Exercise instructions: All lines from the one containing "X0076400Y0218010D03*" down to the one containing "X0052857Y0210010D03*", both ends included, are to be given again exactly; omit the rest of the listing below.

Entries supplied:
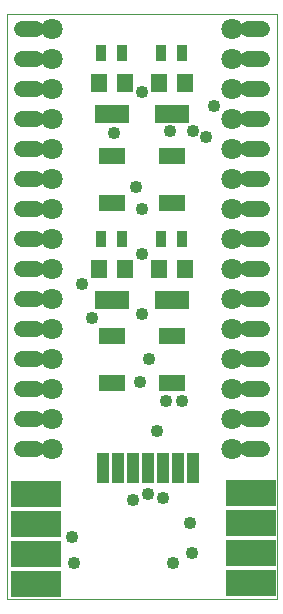
<source format=gts>
G75*
%MOIN*%
%OFA0B0*%
%FSLAX25Y25*%
%IPPOS*%
%LPD*%
%AMOC8*
5,1,8,0,0,1.08239X$1,22.5*
%
%ADD10C,0.00000*%
%ADD11R,0.08768X0.05500*%
%ADD12C,0.07100*%
%ADD13R,0.11524X0.06012*%
%ADD14R,0.05224X0.06012*%
%ADD15R,0.03650X0.05224*%
%ADD16R,0.16500X0.08500*%
%ADD17R,0.04043X0.10343*%
%ADD18C,0.05224*%
%ADD19C,0.04262*%
D10*
X0001400Y0028010D02*
X0001400Y0223010D01*
X0091400Y0223010D01*
X0091400Y0028010D01*
X0001400Y0028010D01*
D11*
X0036400Y0100215D03*
X0036400Y0115805D03*
X0036400Y0160215D03*
X0036400Y0175805D03*
X0056400Y0175805D03*
X0056400Y0160215D03*
X0056400Y0115805D03*
X0056400Y0100215D03*
D12*
X0076400Y0098010D03*
X0076400Y0108010D03*
X0076400Y0118010D03*
X0076400Y0128010D03*
X0076400Y0138010D03*
X0076400Y0148010D03*
X0076400Y0158010D03*
X0076400Y0168010D03*
X0076400Y0178010D03*
X0076400Y0188010D03*
X0076400Y0198010D03*
X0076400Y0208010D03*
X0076400Y0218010D03*
X0076400Y0088010D03*
X0076400Y0078010D03*
X0016400Y0078010D03*
X0016400Y0088010D03*
X0016400Y0098010D03*
X0016400Y0108010D03*
X0016400Y0118010D03*
X0016400Y0128010D03*
X0016400Y0138010D03*
X0016400Y0148010D03*
X0016400Y0158010D03*
X0016400Y0168010D03*
X0016400Y0178010D03*
X0016400Y0188010D03*
X0016400Y0198010D03*
X0016400Y0208010D03*
X0016400Y0218010D03*
D13*
X0036400Y0189892D03*
X0056400Y0189892D03*
X0056400Y0127892D03*
X0036400Y0127892D03*
D14*
X0032069Y0138128D03*
X0040731Y0138128D03*
X0052069Y0138128D03*
X0060731Y0138128D03*
X0060731Y0200128D03*
X0052069Y0200128D03*
X0040731Y0200128D03*
X0032069Y0200128D03*
D15*
X0032857Y0210010D03*
X0039943Y0210010D03*
X0052857Y0210010D03*
X0059943Y0210010D03*
X0059943Y0148010D03*
X0052857Y0148010D03*
X0039943Y0148010D03*
X0032857Y0148010D03*
D16*
X0011300Y0063010D03*
X0011300Y0053010D03*
X0011300Y0043010D03*
X0011300Y0033010D03*
X0082700Y0033410D03*
X0082700Y0043410D03*
X0082700Y0053410D03*
X0082700Y0063410D03*
D17*
X0063502Y0071762D03*
X0058502Y0071762D03*
X0053502Y0071762D03*
X0048502Y0071762D03*
X0043502Y0071762D03*
X0038502Y0071762D03*
X0033502Y0071762D03*
D18*
X0011124Y0078010D02*
X0006400Y0078010D01*
X0006400Y0088010D02*
X0011124Y0088010D01*
X0011124Y0098010D02*
X0006400Y0098010D01*
X0006400Y0108010D02*
X0011124Y0108010D01*
X0011124Y0118010D02*
X0006400Y0118010D01*
X0006400Y0128010D02*
X0011124Y0128010D01*
X0011124Y0138010D02*
X0006400Y0138010D01*
X0006400Y0148010D02*
X0011124Y0148010D01*
X0011124Y0158010D02*
X0006400Y0158010D01*
X0006400Y0168010D02*
X0011124Y0168010D01*
X0011124Y0178010D02*
X0006400Y0178010D01*
X0006400Y0188010D02*
X0011124Y0188010D01*
X0011124Y0198010D02*
X0006400Y0198010D01*
X0006400Y0208010D02*
X0011124Y0208010D01*
X0011124Y0218010D02*
X0006400Y0218010D01*
X0081676Y0218010D02*
X0086400Y0218010D01*
X0086400Y0208010D02*
X0081676Y0208010D01*
X0081676Y0198010D02*
X0086400Y0198010D01*
X0086400Y0188010D02*
X0081676Y0188010D01*
X0081676Y0178010D02*
X0086400Y0178010D01*
X0086400Y0168010D02*
X0081676Y0168010D01*
X0081676Y0158010D02*
X0086400Y0158010D01*
X0086400Y0148010D02*
X0081676Y0148010D01*
X0081676Y0138010D02*
X0086400Y0138010D01*
X0086400Y0128010D02*
X0081676Y0128010D01*
X0081676Y0118010D02*
X0086400Y0118010D01*
X0086400Y0108010D02*
X0081676Y0108010D01*
X0081676Y0098010D02*
X0086400Y0098010D01*
X0086400Y0088010D02*
X0081676Y0088010D01*
X0081676Y0078010D02*
X0086400Y0078010D01*
D19*
X0063300Y0043310D03*
X0062400Y0053510D03*
X0056800Y0040210D03*
X0053500Y0061810D03*
X0048400Y0063210D03*
X0043400Y0061110D03*
X0051600Y0084010D03*
X0054400Y0094010D03*
X0059900Y0094010D03*
X0048900Y0108010D03*
X0045900Y0100510D03*
X0046400Y0123010D03*
X0046400Y0143010D03*
X0046400Y0158010D03*
X0044400Y0165510D03*
X0037300Y0183510D03*
X0046400Y0197010D03*
X0055900Y0184010D03*
X0063400Y0184010D03*
X0067900Y0182010D03*
X0070400Y0192510D03*
X0029700Y0121710D03*
X0026400Y0133010D03*
X0023100Y0048910D03*
X0023700Y0040010D03*
M02*

</source>
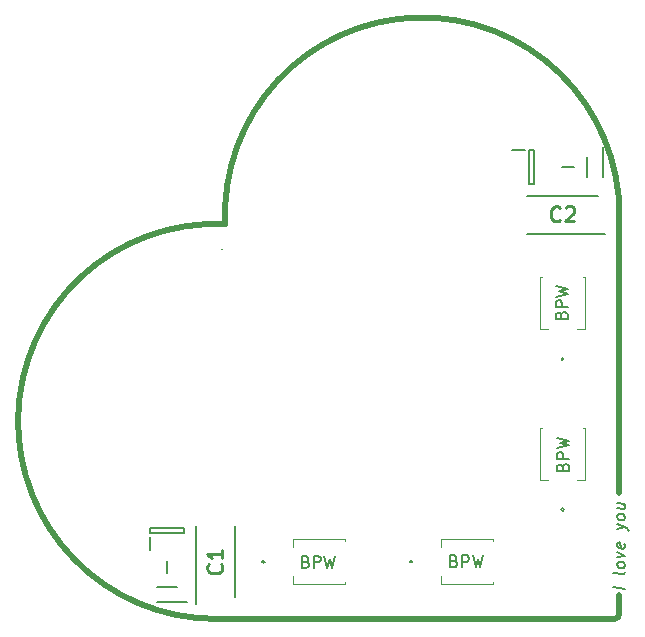
<source format=gbr>
%TF.GenerationSoftware,KiCad,Pcbnew,(5.1.12-1-g0a0a2da680)-1*%
%TF.CreationDate,2021-11-24T18:51:27+01:00*%
%TF.ProjectId,loveu,6c6f7665-752e-46b6-9963-61645f706362,rev?*%
%TF.SameCoordinates,Original*%
%TF.FileFunction,Legend,Top*%
%TF.FilePolarity,Positive*%
%FSLAX46Y46*%
G04 Gerber Fmt 4.6, Leading zero omitted, Abs format (unit mm)*
G04 Created by KiCad (PCBNEW (5.1.12-1-g0a0a2da680)-1) date 2021-11-24 18:51:27*
%MOMM*%
%LPD*%
G01*
G04 APERTURE LIST*
%ADD10C,0.150000*%
%ADD11C,0.500000*%
%ADD12C,0.200000*%
%ADD13C,0.100000*%
%ADD14C,0.254000*%
G04 APERTURE END LIST*
D10*
X144278571Y-88500000D02*
X144326190Y-88357142D01*
X144373809Y-88309523D01*
X144469047Y-88261904D01*
X144611904Y-88261904D01*
X144707142Y-88309523D01*
X144754761Y-88357142D01*
X144802380Y-88452380D01*
X144802380Y-88833333D01*
X143802380Y-88833333D01*
X143802380Y-88500000D01*
X143850000Y-88404761D01*
X143897619Y-88357142D01*
X143992857Y-88309523D01*
X144088095Y-88309523D01*
X144183333Y-88357142D01*
X144230952Y-88404761D01*
X144278571Y-88500000D01*
X144278571Y-88833333D01*
X144802380Y-87833333D02*
X143802380Y-87833333D01*
X143802380Y-87452380D01*
X143850000Y-87357142D01*
X143897619Y-87309523D01*
X143992857Y-87261904D01*
X144135714Y-87261904D01*
X144230952Y-87309523D01*
X144278571Y-87357142D01*
X144326190Y-87452380D01*
X144326190Y-87833333D01*
X143802380Y-86928571D02*
X144802380Y-86690476D01*
X144088095Y-86500000D01*
X144802380Y-86309523D01*
X143802380Y-86071428D01*
X144378571Y-101350000D02*
X144426190Y-101207142D01*
X144473809Y-101159523D01*
X144569047Y-101111904D01*
X144711904Y-101111904D01*
X144807142Y-101159523D01*
X144854761Y-101207142D01*
X144902380Y-101302380D01*
X144902380Y-101683333D01*
X143902380Y-101683333D01*
X143902380Y-101350000D01*
X143950000Y-101254761D01*
X143997619Y-101207142D01*
X144092857Y-101159523D01*
X144188095Y-101159523D01*
X144283333Y-101207142D01*
X144330952Y-101254761D01*
X144378571Y-101350000D01*
X144378571Y-101683333D01*
X144902380Y-100683333D02*
X143902380Y-100683333D01*
X143902380Y-100302380D01*
X143950000Y-100207142D01*
X143997619Y-100159523D01*
X144092857Y-100111904D01*
X144235714Y-100111904D01*
X144330952Y-100159523D01*
X144378571Y-100207142D01*
X144426190Y-100302380D01*
X144426190Y-100683333D01*
X143902380Y-99778571D02*
X144902380Y-99540476D01*
X144188095Y-99350000D01*
X144902380Y-99159523D01*
X143902380Y-98921428D01*
X135200000Y-109328571D02*
X135342857Y-109376190D01*
X135390476Y-109423809D01*
X135438095Y-109519047D01*
X135438095Y-109661904D01*
X135390476Y-109757142D01*
X135342857Y-109804761D01*
X135247619Y-109852380D01*
X134866666Y-109852380D01*
X134866666Y-108852380D01*
X135200000Y-108852380D01*
X135295238Y-108900000D01*
X135342857Y-108947619D01*
X135390476Y-109042857D01*
X135390476Y-109138095D01*
X135342857Y-109233333D01*
X135295238Y-109280952D01*
X135200000Y-109328571D01*
X134866666Y-109328571D01*
X135866666Y-109852380D02*
X135866666Y-108852380D01*
X136247619Y-108852380D01*
X136342857Y-108900000D01*
X136390476Y-108947619D01*
X136438095Y-109042857D01*
X136438095Y-109185714D01*
X136390476Y-109280952D01*
X136342857Y-109328571D01*
X136247619Y-109376190D01*
X135866666Y-109376190D01*
X136771428Y-108852380D02*
X137009523Y-109852380D01*
X137200000Y-109138095D01*
X137390476Y-109852380D01*
X137628571Y-108852380D01*
X122650000Y-109378571D02*
X122792857Y-109426190D01*
X122840476Y-109473809D01*
X122888095Y-109569047D01*
X122888095Y-109711904D01*
X122840476Y-109807142D01*
X122792857Y-109854761D01*
X122697619Y-109902380D01*
X122316666Y-109902380D01*
X122316666Y-108902380D01*
X122650000Y-108902380D01*
X122745238Y-108950000D01*
X122792857Y-108997619D01*
X122840476Y-109092857D01*
X122840476Y-109188095D01*
X122792857Y-109283333D01*
X122745238Y-109330952D01*
X122650000Y-109378571D01*
X122316666Y-109378571D01*
X123316666Y-109902380D02*
X123316666Y-108902380D01*
X123697619Y-108902380D01*
X123792857Y-108950000D01*
X123840476Y-108997619D01*
X123888095Y-109092857D01*
X123888095Y-109235714D01*
X123840476Y-109330952D01*
X123792857Y-109378571D01*
X123697619Y-109426190D01*
X123316666Y-109426190D01*
X124221428Y-108902380D02*
X124459523Y-109902380D01*
X124650000Y-109188095D01*
X124840476Y-109902380D01*
X125078571Y-108902380D01*
D11*
X115819130Y-80799114D02*
G75*
G02*
X149200000Y-80000000I16680870J799114D01*
G01*
X114995734Y-114219150D02*
G75*
G02*
X115800000Y-80800000I4266J16719150D01*
G01*
X149200000Y-113800000D02*
G75*
G02*
X148800000Y-114200000I-400000J0D01*
G01*
X148800000Y-114200000D02*
X115000000Y-114200000D01*
X149200000Y-112200000D02*
X149200000Y-113800000D01*
X149200000Y-103600000D02*
X149200000Y-80000000D01*
D10*
X149652380Y-111671413D02*
X148652380Y-111546413D01*
X149652380Y-110290461D02*
X149604761Y-110379747D01*
X149509523Y-110415461D01*
X148652380Y-110308318D01*
X149652380Y-109766651D02*
X149604761Y-109855937D01*
X149557142Y-109897604D01*
X149461904Y-109933318D01*
X149176190Y-109897604D01*
X149080952Y-109838080D01*
X149033333Y-109784508D01*
X148985714Y-109683318D01*
X148985714Y-109540461D01*
X149033333Y-109451175D01*
X149080952Y-109409508D01*
X149176190Y-109373794D01*
X149461904Y-109409508D01*
X149557142Y-109469032D01*
X149604761Y-109522604D01*
X149652380Y-109623794D01*
X149652380Y-109766651D01*
X148985714Y-109016651D02*
X149652380Y-108861889D01*
X148985714Y-108540461D01*
X149604761Y-107855937D02*
X149652380Y-107957127D01*
X149652380Y-108147604D01*
X149604761Y-108236889D01*
X149509523Y-108272604D01*
X149128571Y-108224985D01*
X149033333Y-108165461D01*
X148985714Y-108064270D01*
X148985714Y-107873794D01*
X149033333Y-107784508D01*
X149128571Y-107748794D01*
X149223809Y-107760699D01*
X149319047Y-108248794D01*
X148985714Y-106635699D02*
X149652380Y-106480937D01*
X148985714Y-106159508D02*
X149652380Y-106480937D01*
X149890476Y-106605937D01*
X149938095Y-106659508D01*
X149985714Y-106760699D01*
X149652380Y-105719032D02*
X149604761Y-105808318D01*
X149557142Y-105849985D01*
X149461904Y-105885699D01*
X149176190Y-105849985D01*
X149080952Y-105790461D01*
X149033333Y-105736889D01*
X148985714Y-105635699D01*
X148985714Y-105492842D01*
X149033333Y-105403556D01*
X149080952Y-105361889D01*
X149176190Y-105326175D01*
X149461904Y-105361889D01*
X149557142Y-105421413D01*
X149604761Y-105474985D01*
X149652380Y-105576175D01*
X149652380Y-105719032D01*
X148985714Y-104445223D02*
X149652380Y-104528556D01*
X148985714Y-104873794D02*
X149509523Y-104939270D01*
X149604761Y-104903556D01*
X149652380Y-104814270D01*
X149652380Y-104671413D01*
X149604761Y-104570223D01*
X149557142Y-104516651D01*
D12*
%TO.C,LED1*%
X115548924Y-82923797D02*
X115548924Y-82923797D01*
%TO.C,R2*%
X110918410Y-110363487D02*
X110918410Y-109313487D01*
%TO.C,R1*%
X144313487Y-75981590D02*
X145363487Y-75981590D01*
%TO.C,Q2*%
X141513487Y-74531590D02*
X141963487Y-74531590D01*
X141963487Y-74531590D02*
X141963487Y-77431590D01*
X141963487Y-77431590D02*
X141513487Y-77431590D01*
X141513487Y-77431590D02*
X141513487Y-74531590D01*
X140113487Y-74481590D02*
X141163487Y-74481590D01*
%TO.C,Q1*%
X109418410Y-108363487D02*
X109418410Y-107313487D01*
X112368410Y-106963487D02*
X109468410Y-106963487D01*
X112368410Y-106513487D02*
X112368410Y-106963487D01*
X109468410Y-106513487D02*
X112368410Y-106513487D01*
X109468410Y-106963487D02*
X109468410Y-106513487D01*
%TO.C,D2*%
X147788486Y-74281589D02*
X147788486Y-76831589D01*
X146488486Y-75131589D02*
X146488486Y-76831589D01*
%TO.C,D1*%
X112618409Y-112788486D02*
X110068409Y-112788486D01*
X111768409Y-111488486D02*
X110068409Y-111488486D01*
%TO.C,C2*%
X147375000Y-78375000D02*
X141375000Y-78375000D01*
X141375000Y-81625000D02*
X147975000Y-81625000D01*
%TO.C,C1*%
X116625000Y-112375000D02*
X116625000Y-106375000D01*
X113375000Y-106375000D02*
X113375000Y-112975000D01*
%TO.C,BPW4*%
X144370000Y-92300000D02*
X144370000Y-92300000D01*
X144370000Y-92100000D02*
X144370000Y-92100000D01*
X144370000Y-92300000D02*
X144370000Y-92300000D01*
D13*
X146120000Y-85300000D02*
X146295000Y-85300000D01*
X146120000Y-85300000D02*
X146120000Y-85300000D01*
X146295000Y-85300000D02*
X146120000Y-85300000D01*
X146295000Y-85300000D02*
X146295000Y-85300000D01*
X146295000Y-89700000D02*
X145620000Y-89700000D01*
X146295000Y-89700000D02*
X146295000Y-89700000D01*
X145620000Y-89700000D02*
X146295000Y-89700000D01*
X145620000Y-89700000D02*
X145620000Y-89700000D01*
X142620000Y-85300000D02*
X142445000Y-85300000D01*
X142620000Y-85300000D02*
X142620000Y-85300000D01*
X142445000Y-85300000D02*
X142620000Y-85300000D01*
X142445000Y-85300000D02*
X142445000Y-85300000D01*
X142445000Y-89700000D02*
X143120000Y-89700000D01*
X142445000Y-89700000D02*
X142445000Y-89700000D01*
X143120000Y-89700000D02*
X142445000Y-89700000D01*
X143120000Y-89700000D02*
X143120000Y-89700000D01*
X146295000Y-89700000D02*
X146295000Y-89700000D01*
X146295000Y-85300000D02*
X146295000Y-89700000D01*
X146295000Y-85300000D02*
X146295000Y-85300000D01*
X146295000Y-89700000D02*
X146295000Y-85300000D01*
X142445000Y-89700000D02*
X142445000Y-89700000D01*
X142445000Y-85300000D02*
X142445000Y-89700000D01*
X142445000Y-85300000D02*
X142445000Y-85300000D01*
X142445000Y-89700000D02*
X142445000Y-85300000D01*
D12*
X144370000Y-92100000D02*
G75*
G02*
X144370000Y-92300000I0J-100000D01*
G01*
X144370000Y-92300000D02*
G75*
G02*
X144370000Y-92100000I0J100000D01*
G01*
X144370000Y-92100000D02*
G75*
G02*
X144370000Y-92300000I0J-100000D01*
G01*
%TO.C,BPW3*%
X144375000Y-105050000D02*
X144375000Y-105050000D01*
X144375000Y-104850000D02*
X144375000Y-104850000D01*
X144375000Y-105050000D02*
X144375000Y-105050000D01*
D13*
X146125000Y-98050000D02*
X146300000Y-98050000D01*
X146125000Y-98050000D02*
X146125000Y-98050000D01*
X146300000Y-98050000D02*
X146125000Y-98050000D01*
X146300000Y-98050000D02*
X146300000Y-98050000D01*
X146300000Y-102450000D02*
X145625000Y-102450000D01*
X146300000Y-102450000D02*
X146300000Y-102450000D01*
X145625000Y-102450000D02*
X146300000Y-102450000D01*
X145625000Y-102450000D02*
X145625000Y-102450000D01*
X142625000Y-98050000D02*
X142450000Y-98050000D01*
X142625000Y-98050000D02*
X142625000Y-98050000D01*
X142450000Y-98050000D02*
X142625000Y-98050000D01*
X142450000Y-98050000D02*
X142450000Y-98050000D01*
X142450000Y-102450000D02*
X143125000Y-102450000D01*
X142450000Y-102450000D02*
X142450000Y-102450000D01*
X143125000Y-102450000D02*
X142450000Y-102450000D01*
X143125000Y-102450000D02*
X143125000Y-102450000D01*
X146300000Y-102450000D02*
X146300000Y-102450000D01*
X146300000Y-98050000D02*
X146300000Y-102450000D01*
X146300000Y-98050000D02*
X146300000Y-98050000D01*
X146300000Y-102450000D02*
X146300000Y-98050000D01*
X142450000Y-102450000D02*
X142450000Y-102450000D01*
X142450000Y-98050000D02*
X142450000Y-102450000D01*
X142450000Y-98050000D02*
X142450000Y-98050000D01*
X142450000Y-102450000D02*
X142450000Y-98050000D01*
D12*
X144375000Y-104850000D02*
G75*
G02*
X144375000Y-105050000I0J-100000D01*
G01*
X144375000Y-105050000D02*
G75*
G02*
X144375000Y-104850000I0J100000D01*
G01*
X144375000Y-104850000D02*
G75*
G02*
X144375000Y-105050000I0J-100000D01*
G01*
%TO.C,BPW2*%
X131450000Y-109375000D02*
X131450000Y-109375000D01*
X131650000Y-109375000D02*
X131650000Y-109375000D01*
X131450000Y-109375000D02*
X131450000Y-109375000D01*
D13*
X138450000Y-111125000D02*
X138450000Y-111300000D01*
X138450000Y-111125000D02*
X138450000Y-111125000D01*
X138450000Y-111300000D02*
X138450000Y-111125000D01*
X138450000Y-111300000D02*
X138450000Y-111300000D01*
X134050000Y-111300000D02*
X134050000Y-110625000D01*
X134050000Y-111300000D02*
X134050000Y-111300000D01*
X134050000Y-110625000D02*
X134050000Y-111300000D01*
X134050000Y-110625000D02*
X134050000Y-110625000D01*
X138450000Y-107625000D02*
X138450000Y-107450000D01*
X138450000Y-107625000D02*
X138450000Y-107625000D01*
X138450000Y-107450000D02*
X138450000Y-107625000D01*
X138450000Y-107450000D02*
X138450000Y-107450000D01*
X134050000Y-107450000D02*
X134050000Y-108125000D01*
X134050000Y-107450000D02*
X134050000Y-107450000D01*
X134050000Y-108125000D02*
X134050000Y-107450000D01*
X134050000Y-108125000D02*
X134050000Y-108125000D01*
X134050000Y-111300000D02*
X134050000Y-111300000D01*
X138450000Y-111300000D02*
X134050000Y-111300000D01*
X138450000Y-111300000D02*
X138450000Y-111300000D01*
X134050000Y-111300000D02*
X138450000Y-111300000D01*
X134050000Y-107450000D02*
X134050000Y-107450000D01*
X138450000Y-107450000D02*
X134050000Y-107450000D01*
X138450000Y-107450000D02*
X138450000Y-107450000D01*
X134050000Y-107450000D02*
X138450000Y-107450000D01*
D12*
X131650000Y-109375000D02*
G75*
G02*
X131450000Y-109375000I-100000J0D01*
G01*
X131450000Y-109375000D02*
G75*
G02*
X131650000Y-109375000I100000J0D01*
G01*
X131650000Y-109375000D02*
G75*
G02*
X131450000Y-109375000I-100000J0D01*
G01*
%TO.C,BPW1*%
X118950000Y-109375000D02*
X118950000Y-109375000D01*
X119150000Y-109375000D02*
X119150000Y-109375000D01*
X118950000Y-109375000D02*
X118950000Y-109375000D01*
D13*
X125950000Y-111125000D02*
X125950000Y-111300000D01*
X125950000Y-111125000D02*
X125950000Y-111125000D01*
X125950000Y-111300000D02*
X125950000Y-111125000D01*
X125950000Y-111300000D02*
X125950000Y-111300000D01*
X121550000Y-111300000D02*
X121550000Y-110625000D01*
X121550000Y-111300000D02*
X121550000Y-111300000D01*
X121550000Y-110625000D02*
X121550000Y-111300000D01*
X121550000Y-110625000D02*
X121550000Y-110625000D01*
X125950000Y-107625000D02*
X125950000Y-107450000D01*
X125950000Y-107625000D02*
X125950000Y-107625000D01*
X125950000Y-107450000D02*
X125950000Y-107625000D01*
X125950000Y-107450000D02*
X125950000Y-107450000D01*
X121550000Y-107450000D02*
X121550000Y-108125000D01*
X121550000Y-107450000D02*
X121550000Y-107450000D01*
X121550000Y-108125000D02*
X121550000Y-107450000D01*
X121550000Y-108125000D02*
X121550000Y-108125000D01*
X121550000Y-111300000D02*
X121550000Y-111300000D01*
X125950000Y-111300000D02*
X121550000Y-111300000D01*
X125950000Y-111300000D02*
X125950000Y-111300000D01*
X121550000Y-111300000D02*
X125950000Y-111300000D01*
X121550000Y-107450000D02*
X121550000Y-107450000D01*
X125950000Y-107450000D02*
X121550000Y-107450000D01*
X125950000Y-107450000D02*
X125950000Y-107450000D01*
X121550000Y-107450000D02*
X125950000Y-107450000D01*
D12*
X119150000Y-109375000D02*
G75*
G02*
X118950000Y-109375000I-100000J0D01*
G01*
X118950000Y-109375000D02*
G75*
G02*
X119150000Y-109375000I100000J0D01*
G01*
X119150000Y-109375000D02*
G75*
G02*
X118950000Y-109375000I-100000J0D01*
G01*
%TO.C,C2*%
D14*
X144163333Y-80453571D02*
X144102857Y-80514047D01*
X143921428Y-80574523D01*
X143800476Y-80574523D01*
X143619047Y-80514047D01*
X143498095Y-80393095D01*
X143437619Y-80272142D01*
X143377142Y-80030238D01*
X143377142Y-79848809D01*
X143437619Y-79606904D01*
X143498095Y-79485952D01*
X143619047Y-79365000D01*
X143800476Y-79304523D01*
X143921428Y-79304523D01*
X144102857Y-79365000D01*
X144163333Y-79425476D01*
X144647142Y-79425476D02*
X144707619Y-79365000D01*
X144828571Y-79304523D01*
X145130952Y-79304523D01*
X145251904Y-79365000D01*
X145312380Y-79425476D01*
X145372857Y-79546428D01*
X145372857Y-79667380D01*
X145312380Y-79848809D01*
X144586666Y-80574523D01*
X145372857Y-80574523D01*
%TO.C,C1*%
X115453571Y-109586666D02*
X115514047Y-109647142D01*
X115574523Y-109828571D01*
X115574523Y-109949523D01*
X115514047Y-110130952D01*
X115393095Y-110251904D01*
X115272142Y-110312380D01*
X115030238Y-110372857D01*
X114848809Y-110372857D01*
X114606904Y-110312380D01*
X114485952Y-110251904D01*
X114365000Y-110130952D01*
X114304523Y-109949523D01*
X114304523Y-109828571D01*
X114365000Y-109647142D01*
X114425476Y-109586666D01*
X115574523Y-108377142D02*
X115574523Y-109102857D01*
X115574523Y-108740000D02*
X114304523Y-108740000D01*
X114485952Y-108860952D01*
X114606904Y-108981904D01*
X114667380Y-109102857D01*
%TD*%
M02*

</source>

Written answer:
X0076400Y0218010D03*
X0076400Y0088010D03*
X0076400Y0078010D03*
X0016400Y0078010D03*
X0016400Y0088010D03*
X0016400Y0098010D03*
X0016400Y0108010D03*
X0016400Y0118010D03*
X0016400Y0128010D03*
X0016400Y0138010D03*
X0016400Y0148010D03*
X0016400Y0158010D03*
X0016400Y0168010D03*
X0016400Y0178010D03*
X0016400Y0188010D03*
X0016400Y0198010D03*
X0016400Y0208010D03*
X0016400Y0218010D03*
D13*
X0036400Y0189892D03*
X0056400Y0189892D03*
X0056400Y0127892D03*
X0036400Y0127892D03*
D14*
X0032069Y0138128D03*
X0040731Y0138128D03*
X0052069Y0138128D03*
X0060731Y0138128D03*
X0060731Y0200128D03*
X0052069Y0200128D03*
X0040731Y0200128D03*
X0032069Y0200128D03*
D15*
X0032857Y0210010D03*
X0039943Y0210010D03*
X0052857Y0210010D03*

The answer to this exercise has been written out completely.